Tuesday, February 4, 2014

Blog Post #2: A Midsummer Night's Dream Act IV-V


Blog Post #2: A Midsummer Night’s Dream Acts IV-V 

The main point of A Midsummer Night’s Dream revolves around the parallelism between dreams and love. Both entities are depicted as rare, fantastical, and at times, confusing and imbalanced. Throughout the play there is a constant imbalance of either too much love or not enough, and this undulating transfer of love from one person to another instills feelings of uncertainty in the main characters in regards to their significant others. This same uncertainty is seen when the four Athenians wake up from their “dream” and have no idea what happened. Much like the hazy ambiguity in the aftermath of a dream, love distorts one’s version of reality and causes a person to think irrationally. When her father denies her Lysander, Hermia runs for the hills with him, leaving behind her whole life. Helena betrays Hermia just for the slightest hint of affection from Demetrius, and when he finally pays attention to her she thinks it’s a form of mockery. This play outlines the fact that dreams and love are incredibly similar: perplexing, unexplainable and against the norm.
Demetrius is one of the most tampered with characters throughout the play. He begins the story being head-over-heels for Hermia, who loves another man. As the story develops, Puck poisons Demetrius with the juice of the flower upon which Cupid’s arrow fell, so that Demetrius is now infatuated with Helena. While Titania and Lysander are cured of their misplaced affections, Demetrius keeps his in order to balance out the love square. Here is this honest and true man, whose only crime was loving Hermia and pulling the short end of the stick and he’s the one left eternally changed. At the end of the play Demetrius is unsure of how he got to the place he was at after the “dream.” All he knows is that he now loves Helena. In this way Demetrius’ character and virtue aligns with the overall point of the play. Love for both women has blinded him against the truth, as a subconscious dream shields one from reality.
This similarity between Demetrius and the story’s point is outlined in a passage line 160 – 176, and line 186 – 192, Act IV, Scene I.

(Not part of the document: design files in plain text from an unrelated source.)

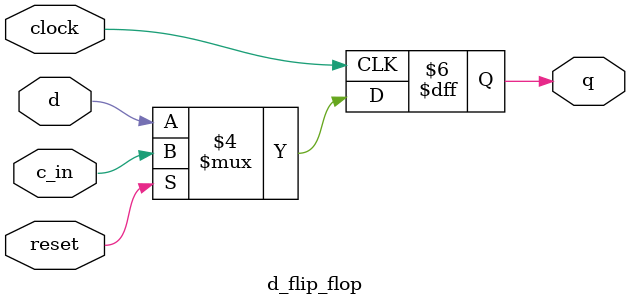
<source format=v>
`timescale 1ns / 1ps
module d_flip_flop(
    input clock,
    input reset,
    input d,
    input c_in,
    output reg q
    );
	
	always @(posedge clock)	//if reset=0, Q=D, else Q=cin
	begin	
		if(reset == 0)
			q = d;
		else
			q = c_in;
	end

endmodule

</source>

Demetrius: My lord, fair Helen told me of their stealth, / of this their purpose hither to this wood, / and I in fury hither followed them, / fair Helena in fancy following me. / But, my good lord, I wot not by what power / (but by some power it is), my love to Hermia / (melted as the snow) seems to me now / as the remembrance of an idle gaud, / which in my childhood I did dote upon; / and all the faith, the virtue of my heart, / the object and the pleasure of mine eye, / is only Helena. To her, my lord, / was I betrothed ere I [saw] Hermia; / but like a sickness did I loathe this food; / but, as in health, come to my natural taste, / now I do wish it, love it, long for it, / and will for evermore be true to it….
Demetrius: These things seem small and undistinguishable, / like far-off mountains turned into clouds.
Hermia: Methinks I see these things with parted eye, / when every thing seems double.
Helena: So methinks; / and I have found Demetrius like a jewel, / mine own, and not mine own.

            Demetrius has no idea what happened to him that night. All he knows is that he went in search for Hermia, the woman he loved, and “by some power” he now loves Helena and pledges to be true to her. Both Demetrius and Hermia reflect on the strangeness that surrounds these new events, as if seeing them in a dream, and Helena admits that Demetrius’ love is skewed and untrue. Like a dream that leaves you wondering the difference between real and unreal, love too emits an essence of undeniable uncertainty.